The nausea is horrible, I feel wretched, and I have my flu shot tomorrow. Yay. I haven't got the ondansetron yet as I have been too busy to phone the dr, but will request it when I am in getting said flu shot. Also have my staff xmas do tomorrow night and I really hope I can eat, as after the vomiting in the car incident, speculation is rife and I am not ready to go public just yet. We haven't even told DH's mum.
Kali, I was and am also in the high risk for post natal mental illness category. When DS was born I was extremely ill for some weeks. It wasn't so much bonding, it was extreme anxiety. I felt that it was wrong that there was a baby in the house, wrong that it was my baby, and I shouldn't be looking after a baby. When he slept, I watched him. I didn't sleep or eat for the first week of his life. I cried a lot. I lived in abject terror that he would wake up and need me for something and I would get it wrong.
I felt utter and complete terror ALL THE TIME. I was terrified that I was going to not look after him properly. I was terrified that DH wouldn't bond with the baby and blame me for ruining his life. I wished there was some way we could give him away so that we weren't the ones looking after him, only nobody would understand.
I had episodes of shaking and chills, where I was wrapped in heated blankets, shivering. My mother was extremely concerned and phoned the doctor, who put me back on my antidepressants and told me to go and stay with my mum - I was there for about three weeks until I felt ready to go home.
It was awful, and frankly a recurrance of that is more frightening to me than the hyperemesis.

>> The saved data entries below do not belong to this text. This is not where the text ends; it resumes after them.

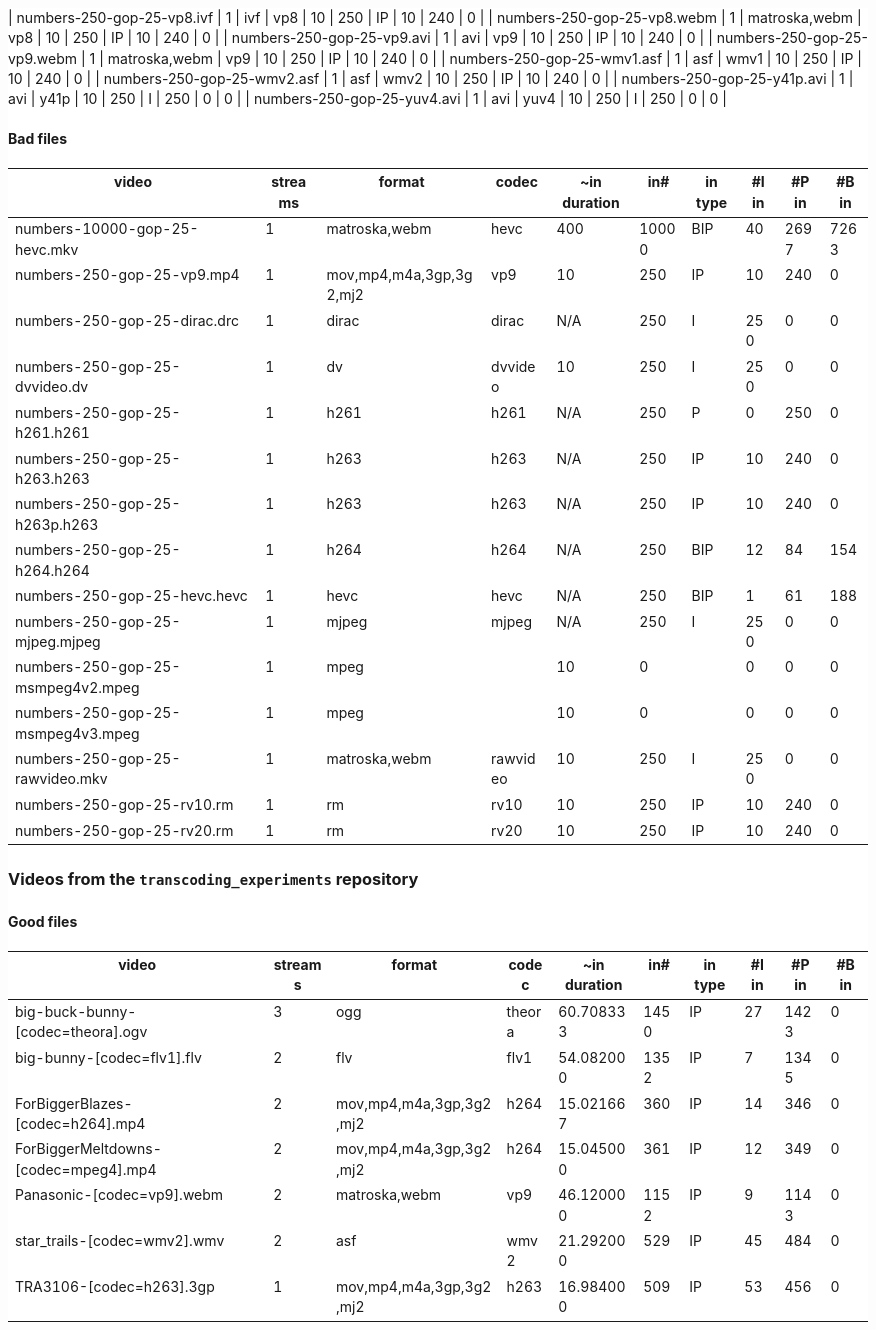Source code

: | numbers-250-gop-25-vp8.ivf             |       1 | ivf                     | vp8        |           10 |   250 |      IP |     10 |    240 |      0 |
| numbers-250-gop-25-vp8.webm            |       1 | matroska,webm           | vp8        |           10 |   250 |      IP |     10 |    240 |      0 |
| numbers-250-gop-25-vp9.avi             |       1 | avi                     | vp9        |           10 |   250 |      IP |     10 |    240 |      0 |
| numbers-250-gop-25-vp9.webm            |       1 | matroska,webm           | vp9        |           10 |   250 |      IP |     10 |    240 |      0 |
| numbers-250-gop-25-wmv1.asf            |       1 | asf                     | wmv1       |           10 |   250 |      IP |     10 |    240 |      0 |
| numbers-250-gop-25-wmv2.asf            |       1 | asf                     | wmv2       |           10 |   250 |      IP |     10 |    240 |      0 |
| numbers-250-gop-25-y41p.avi            |       1 | avi                     | y41p       |           10 |   250 |       I |    250 |      0 |      0 |
| numbers-250-gop-25-yuv4.avi            |       1 | avi                     | yuv4       |           10 |   250 |       I |    250 |      0 |      0 |

#### Bad files
| video                                  | streams | format                  | codec      | ~in duration | in#   | in type | #I in  | #P in  | #B in  |
|----------------------------------------|---------|-------------------------|------------|--------------|-------|---------|--------|--------|--------|
| numbers-10000-gop-25-hevc.mkv          |       1 | matroska,webm           | hevc       |          400 | 10000 |     BIP |     40 |   2697 |   7263 |
| numbers-250-gop-25-vp9.mp4             |       1 | mov,mp4,m4a,3gp,3g2,mj2 | vp9        |           10 |   250 |      IP |     10 |    240 |      0 |
| numbers-250-gop-25-dirac.drc           |       1 | dirac                   | dirac      |          N/A |   250 |       I |    250 |      0 |      0 |
| numbers-250-gop-25-dvvideo.dv          |       1 | dv                      | dvvideo    |           10 |   250 |       I |    250 |      0 |      0 |
| numbers-250-gop-25-h261.h261           |       1 | h261                    | h261       |          N/A |   250 |       P |      0 |    250 |      0 |
| numbers-250-gop-25-h263.h263           |       1 | h263                    | h263       |          N/A |   250 |      IP |     10 |    240 |      0 |
| numbers-250-gop-25-h263p.h263          |       1 | h263                    | h263       |          N/A |   250 |      IP |     10 |    240 |      0 |
| numbers-250-gop-25-h264.h264           |       1 | h264                    | h264       |          N/A |   250 |     BIP |     12 |     84 |    154 |
| numbers-250-gop-25-hevc.hevc           |       1 | hevc                    | hevc       |          N/A |   250 |     BIP |      1 |     61 |    188 |
| numbers-250-gop-25-mjpeg.mjpeg         |       1 | mjpeg                   | mjpeg      |          N/A |   250 |       I |    250 |      0 |      0 |
| numbers-250-gop-25-msmpeg4v2.mpeg      |       1 | mpeg                    |            |           10 |     0 |         |      0 |      0 |      0 |
| numbers-250-gop-25-msmpeg4v3.mpeg      |       1 | mpeg                    |            |           10 |     0 |         |      0 |      0 |      0 |
| numbers-250-gop-25-rawvideo.mkv        |       1 | matroska,webm           | rawvideo   |           10 |   250 |       I |    250 |      0 |      0 |
| numbers-250-gop-25-rv10.rm             |       1 | rm                      | rv10       |           10 |   250 |      IP |     10 |    240 |      0 |
| numbers-250-gop-25-rv20.rm             |       1 | rm                      | rv20       |           10 |   250 |      IP |     10 |    240 |      0 |

### Videos from the `transcoding_experiments` repository
#### Good files
| video                                  | streams | format                  | codec      | ~in duration | in#   | in type | #I in  | #P in  | #B in  |
|----------------------------------------|---------|-------------------------|------------|--------------|-------|---------|--------|--------|--------|
| big-buck-bunny-[codec=theora].ogv      |       3 | ogg                     | theora     |    60.708333 |  1450 |      IP |     27 |   1423 |      0 |
| big-bunny-[codec=flv1].flv             |       2 | flv                     | flv1       |    54.082000 |  1352 |      IP |      7 |   1345 |      0 |
| ForBiggerBlazes-[codec=h264].mp4       |       2 | mov,mp4,m4a,3gp,3g2,mj2 | h264       |    15.021667 |   360 |      IP |     14 |    346 |      0 |
| ForBiggerMeltdowns-[codec=mpeg4].mp4   |       2 | mov,mp4,m4a,3gp,3g2,mj2 | h264       |    15.045000 |   361 |      IP |     12 |    349 |      0 |
| Panasonic-[codec=vp9].webm             |       2 | matroska,webm           | vp9        |    46.120000 |  1152 |      IP |      9 |   1143 |      0 |
| star_trails-[codec=wmv2].wmv           |       2 | asf                     | wmv2       |    21.292000 |   529 |      IP |     45 |    484 |      0 |
| TRA3106-[codec=h263].3gp               |       1 | mov,mp4,m4a,3gp,3g2,mj2 | h263       |    16.984000 |   509 |      IP |     53 |    456 |      0 |
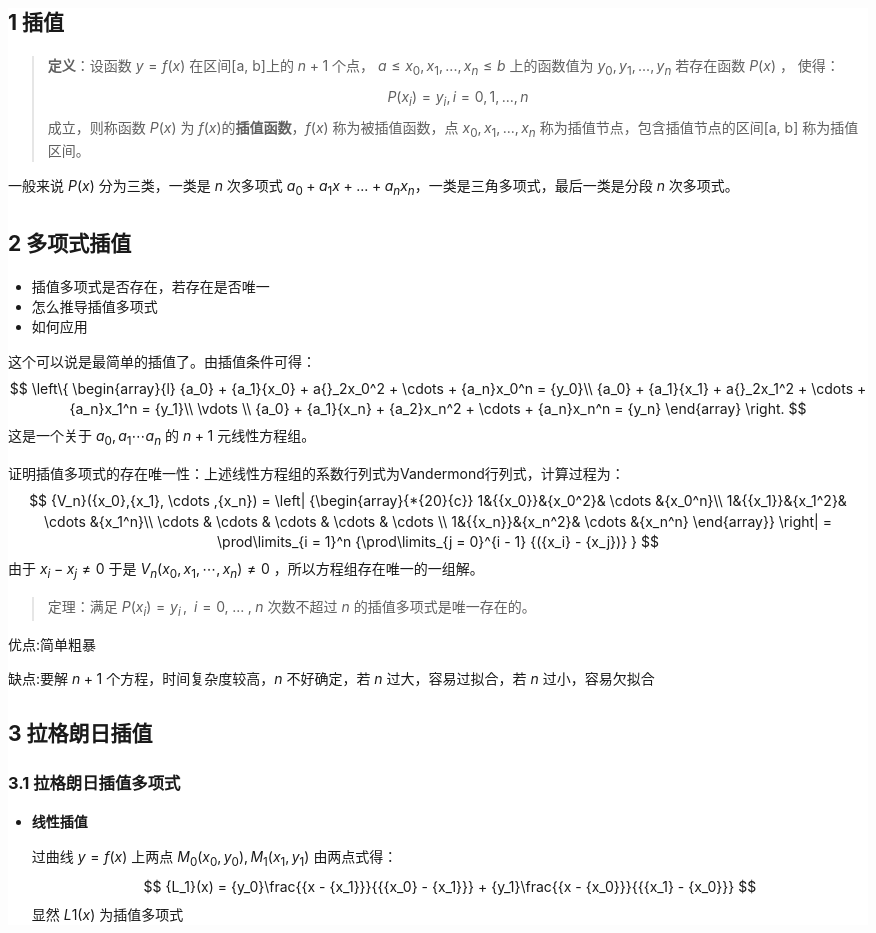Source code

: ## 1 插值

> **定义**：设函数 $y=f(x)$ 在区间[a, b]上的 $n + 1$ 个点， $a \le x_0,x_1,...,x_n \le b$ 上的函数值为 $y_0,y_1,...,y_n$ 若存在函数 $P(x)$ ， 使得：
> $$
P(x_i)=y_i,i=0,1,...,n
> $$
> 成立，则称函数 $P(x)$ 为 $f(x)$的**插值函数**，$f(x)$ 称为被插值函数，点 $x_0,x_1,...,x_n$ 称为插值节点，包含插值节点的区间[a, b] 称为插值区间。

一般来说 $P(x)$ 分为三类，一类是 $n$ 次多项式 $a_0 + a_1 x + ... + a_n x_n$，一类是三角多项式，最后一类是分段 $n$ 次多项式。

## 2 多项式插值

- 插值多项式是否存在，若存在是否唯一
- 怎么推导插值多项式
- 如何应用

这个可以说是最简单的插值了。由插值条件可得：
$$
\left\{ \begin{array}{l}
{a_0} + {a_1}{x_0} + a{}_2x_0^2 +  \cdots  + {a_n}x_0^n = {y_0}\\
{a_0} + {a_1}{x_1} + a{}_2x_1^2 +  \cdots  + {a_n}x_1^n = {y_1}\\
 \vdots \\
{a_0} + {a_1}{x_n} + {a_2}x_n^2 +  \cdots  + {a_n}x_n^n = {y_n}
\end{array} \right.
$$
这是一个关于 ${a_0},{a_1} \cdots {a_n}$ 的 $n+1$ 元线性方程组。

证明插值多项式的存在唯一性：上述线性方程组的系数行列式为Vandermond行列式，计算过程为：
$$
{V_n}({x_0},{x_1}, \cdots ,{x_n}) = \left| {\begin{array}{*{20}{c}}
1&{{x_0}}&{x_0^2}& \cdots &{x_0^n}\\
1&{{x_1}}&{x_1^2}& \cdots &{x_1^n}\\
 \cdots & \cdots & \cdots & \cdots & \cdots \\
1&{{x_n}}&{x_n^2}& \cdots &{x_n^n}
\end{array}} \right| = \prod\limits_{i = 1}^n {\prod\limits_{j = 0}^{i - 1} {({x_i} - {x_j})} }
$$
由于 ${x_i} - {x_j} \ne 0$ 于是 ${V_n}({x_0},{x_1}, \cdots ,{x_n}) \ne 0$ ，所以方程组存在唯一的一组解。

> 定理：满足 $P({x_i}) = {y_i}\,,\;\;i = 0,\;...\;,\;n$ 次数不超过 $n$ 的插值多项式是唯一存在的。

优点:简单粗暴

缺点:要解 $n+1$ 个方程，时间复杂度较高，$n$ 不好确定，若 $n$ 过大，容易过拟合，若 $n$ 过小，容易欠拟合

## 3 拉格朗日插值

### 3.1 拉格朗日插值多项式

* **线性插值**

  过曲线 $y=f(x)$ 上两点 $M_0(x_0,y_0), M_1(x_1,y_1)$ 由两点式得：
  $$
  {L_1}(x) = {y_0}\frac{{x - {x_1}}}{{{x_0} - {x_1}}} + {y_1}\frac{{x - {x_0}}}{{{x_1} - {x_0}}}
  $$
  显然 $L1(x)$ 为插值多项式
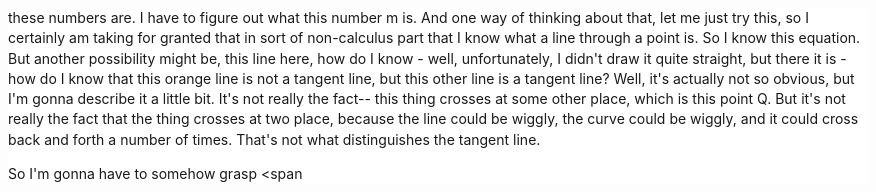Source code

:   <span m='546380'>these</span> <span m='546570'>numbers</span> <span
  m='547060'>are.</span> <span m='547410'>I have to</span> <span
  m='547980'>figure</span> <span m='548300'>out</span> <span
  m='548470'>what</span> <span m='548640'>this</span> <span
  m='549330'>number</span> <span m='549730'>m is.</span> <span
  m='551430'>And</span> <span m='551710'>one</span> <span m='551940'>way</span>
  <span m='552140'>of</span> <span m='552260'>thinking</span> <span
  m='552650'>about</span> <span m='553050'>that,</span> <span m='556770'>let me
  just try this, so</span> <span m='556890'>I</span> <span
  m='556960'>certainly</span> <span m='557760'>am</span> <span
  m='557940'>taking</span> <span m='558280'>for</span> <span
  m='558430'>granted</span> <span m='558940'>that</span> <span m='559180'>in
  sort</span> <span m='559370'>of</span> <span m='559710'>non-calculus</span>
  <span m='560180'>part</span> <span m='560450'>that</span> <span
  m='560550'>I</span> <span m='560610'>know</span> <span m='560760'>what</span>
  <span m='560920'>a</span> <span m='560970'>line</span> <span
  m='561280'>through a</span> <span m='561500'>point</span> <span
  m='561930'>is.</span> <span m='562820'>So</span> <span m='562930'>I</span>
  <span m='563030'>know</span> <span m='563190'>this</span> <span
  m='563420'>equation.</span> <span m='564440'>But</span> <span
  m='564630'>another</span> <span m='564920'>possibility</span> <span
  m='565620'>might be,</span> <span m='572200'>this line here, how do I
  know</span> <span m='573960'>- well, unfortunately, I didn't draw it quite
  straight, but there it is - how do I know that this orange line</span> <span
  m='574310'>is</span> <span m='574490'>not</span> <span m='576130'>a
  tangent</span> <span m='576660'>line,</span> <span m='577770'>but</span> <span
  m='577890'>this</span> <span m='578180'>other</span> <span
  m='578430'>line</span> <span m='579970'>is</span> <span m='580210'>a</span>
  <span m='580320'>tangent</span> <span m='580640'>line?</span> <span
  m='585070'>Well,</span> <span m='589650'>it's</span> <span
  m='589780'>actually</span> <span m='590140'>not</span> <span
  m='590350'>so</span> <span m='590540'>obvious,</span> <span
  m='593010'>but</span> <span m='593230'>I'm</span> <span
  m='593360'>gonna</span> <span m='595260'>describe</span> <span
  m='595720'>it</span> <span m='595780'>a</span> <span m='595820'>little</span>
  <span m='596040'>bit.</span> <span m='596200'>It's</span> <span
  m='596630'>not</span> <span m='596920'>really</span> <span
  m='597190'>the</span> <span m='597290'>fact--</span> <span
  m='598130'>this</span> <span m='598240'>thing</span> <span
  m='598540'>crosses</span> <span m='599060'>at</span> <span
  m='599180'>some</span> <span m='599440'>other</span> <span
  m='599620'>place,</span> <span m='600840'>which</span> <span
  m='601050'>is</span> <span m='601160'>this</span> <span
  m='601350'>point</span> <span m='601680'>Q.</span> <span m='602570'>But</span>
  <span m='602720'>it's</span> <span m='602860'>not</span> <span
  m='603210'>really</span> <span m='603490'>the</span> <span
  m='603580'>fact</span> <span m='604490'>that</span> <span
  m='604900'>the</span> <span m='605190'>thing</span> <span
  m='605360'>crosses</span> <span m='605820'>at</span> <span
  m='605930'>two</span> <span m='606090'>place,</span> <span
  m='606510'>because</span> <span m='606810'>the line could be wiggly,
  the</span> <span m='607200'>curve</span> <span m='607380'>could be</span>
  <span m='607510'>wiggly,</span> <span m='609280'>and</span> <span
  m='609390'>it</span> <span m='609470'>could</span> <span
  m='609820'>cross</span> <span m='610290'>back</span> <span
  m='610570'>and</span> <span m='610690'>forth</span> <span m='610930'>a</span>
  <span m='610970'>number</span> <span m='611220'>of</span> <span
  m='611300'>times.</span> <span m='611990'>That's</span> <span
  m='612260'>not</span> <span m='612540'>what</span> <span
  m='612750'>distinguishes</span> <span m='614200'>the</span> <span
  m='614360'>tangent</span> <span m='614940'>line.</span> </p><p><span
  m='617120'>So</span> <span m='617270'>I'm</span> <span m='617380'>gonna</span>
  <span m='617570'>have</span> <span m='617860'>to</span> <span
  m='618490'>somehow</span> <span m='619010'>grasp</span> <span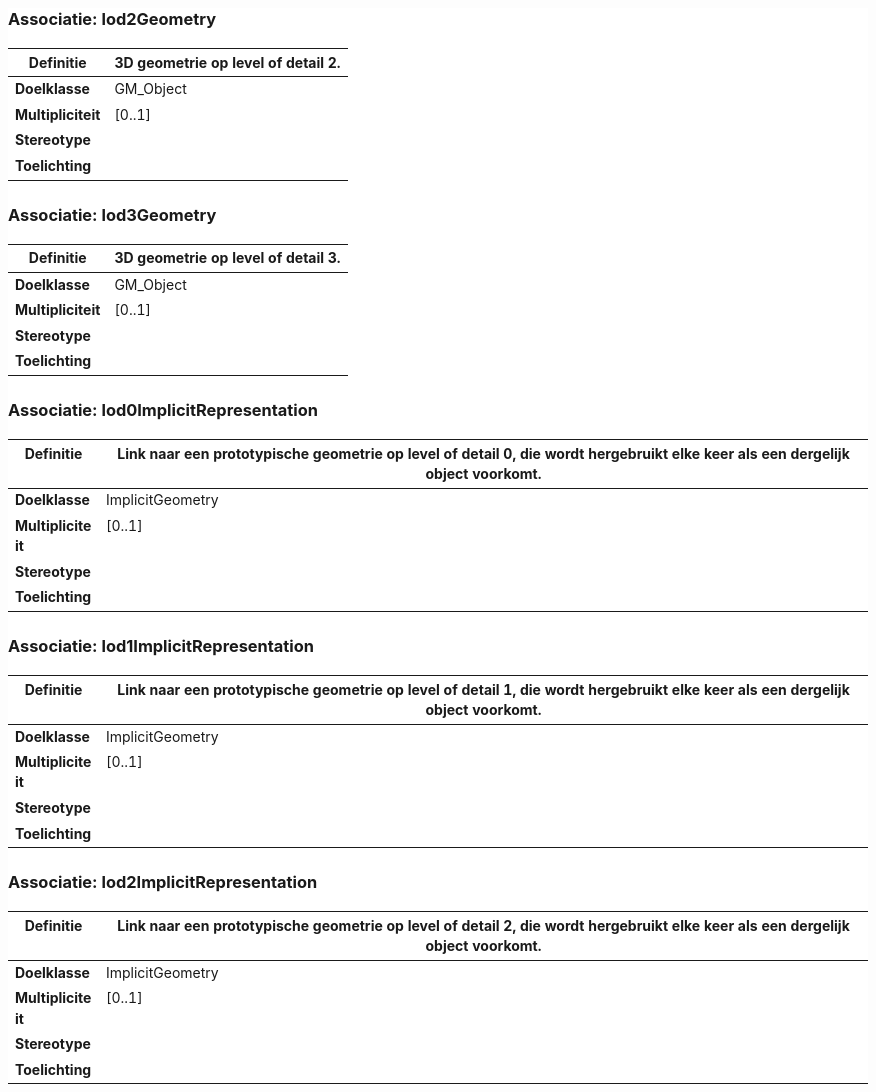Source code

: ### Associatie: lod2Geometry

| **Definitie**      | 3D geometrie op level of detail 2. |
|--------------------|------------------------------------|
| **Doelklasse**     | GM\_Object                         |
| **Multipliciteit** | [0..1]                             |
| **Stereotype**     |                                    |
| **Toelichting**    |                                    |

### Associatie: lod3Geometry

| **Definitie**      | 3D geometrie op level of detail 3. |
|--------------------|------------------------------------|
| **Doelklasse**     | GM\_Object                         |
| **Multipliciteit** | [0..1]                             |
| **Stereotype**     |                                    |
| **Toelichting**    |                                    |

### Associatie: lod0ImplicitRepresentation

| **Definitie**      | Link naar een prototypische geometrie op level of detail 0, die wordt hergebruikt elke keer als een dergelijk object voorkomt. |
|--------------------|--------------------------------------------------------------------------------------------------------------------------------|
| **Doelklasse**     | ImplicitGeometry                                                                                                               |
| **Multipliciteit** | [0..1]                                                                                                                         |
| **Stereotype**     |                                                                                                                                |
| **Toelichting**    |                                                                                                                                |

### Associatie: lod1ImplicitRepresentation

| **Definitie**      | Link naar een prototypische geometrie op level of detail 1, die wordt hergebruikt elke keer als een dergelijk object voorkomt. |
|--------------------|--------------------------------------------------------------------------------------------------------------------------------|
| **Doelklasse**     | ImplicitGeometry                                                                                                               |
| **Multipliciteit** | [0..1]                                                                                                                         |
| **Stereotype**     |                                                                                                                                |
| **Toelichting**    |                                                                                                                                |

### Associatie: lod2ImplicitRepresentation

| **Definitie**      | Link naar een prototypische geometrie op level of detail 2, die wordt hergebruikt elke keer als een dergelijk object voorkomt. |
|--------------------|--------------------------------------------------------------------------------------------------------------------------------|
| **Doelklasse**     | ImplicitGeometry                                                                                                               |
| **Multipliciteit** | [0..1]                                                                                                                         |
| **Stereotype**     |                                                                                                                                |
| **Toelichting**    |                                                                                                                                |
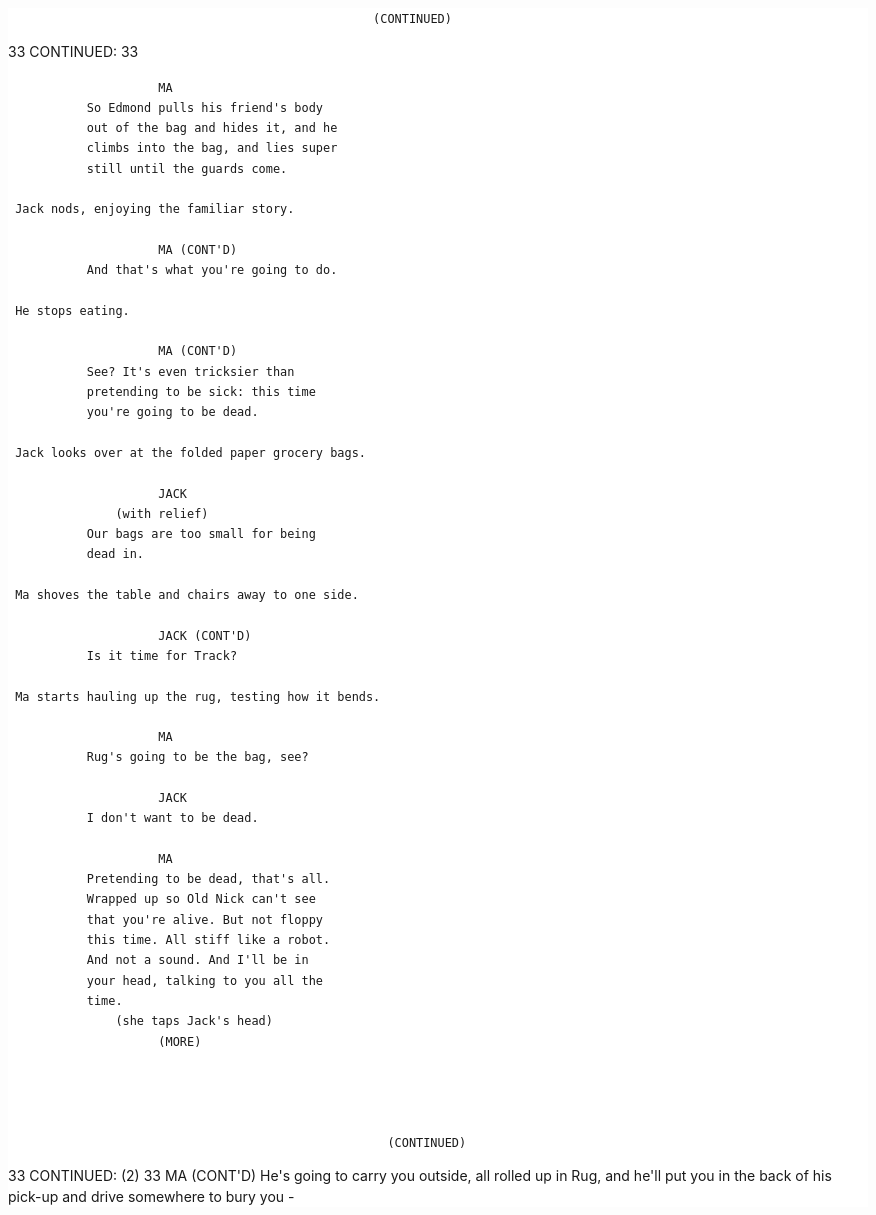 


                                                       (CONTINUED)
33   CONTINUED:                                                 33

                         MA
               So Edmond pulls his friend's body
               out of the bag and hides it, and he
               climbs into the bag, and lies super
               still until the guards come.

     Jack nods, enjoying the familiar story.

                         MA (CONT'D)
               And that's what you're going to do.

     He stops eating.

                         MA (CONT'D)
               See? It's even tricksier than
               pretending to be sick: this time
               you're going to be dead.

     Jack looks over at the folded paper grocery bags.

                         JACK
                   (with relief)
               Our bags are too small for being
               dead in.

     Ma shoves the table and chairs away to one side.

                         JACK (CONT'D)
               Is it time for Track?

     Ma starts hauling up the rug, testing how it bends.

                         MA
               Rug's going to be the bag, see?

                         JACK
               I don't want to be dead.

                         MA
               Pretending to be dead, that's all.
               Wrapped up so Old Nick can't see
               that you're alive. But not floppy
               this time. All stiff like a robot.
               And not a sound. And I'll be in
               your head, talking to you all the
               time.
                   (she taps Jack's head)
                         (MORE)




                                                         (CONTINUED)
33   CONTINUED: (2)                                        33
                        MA (CONT'D)
              He's going to carry you outside,
              all rolled up in Rug, and he'll put
              you in the back of his pick-up and
              drive somewhere to bury you -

My doctor and I (the same doctor - I was nervous telling him I was pregnant again, I'm sure he is delighted to be stuck with me through this again) are monitoring my antidepressants closely and considering keeping me on them throughout, so that when the baby is born there is something there to cushion the shock to my system. My mum has said she will help out wherever she can, maybe taking DS for a while or something, or having me to stay again. So we can only try to be prepared.
My only positive thought is that we won't be new parents - we will at least have the experience of caring for a baby, so that won't be as much of a shock.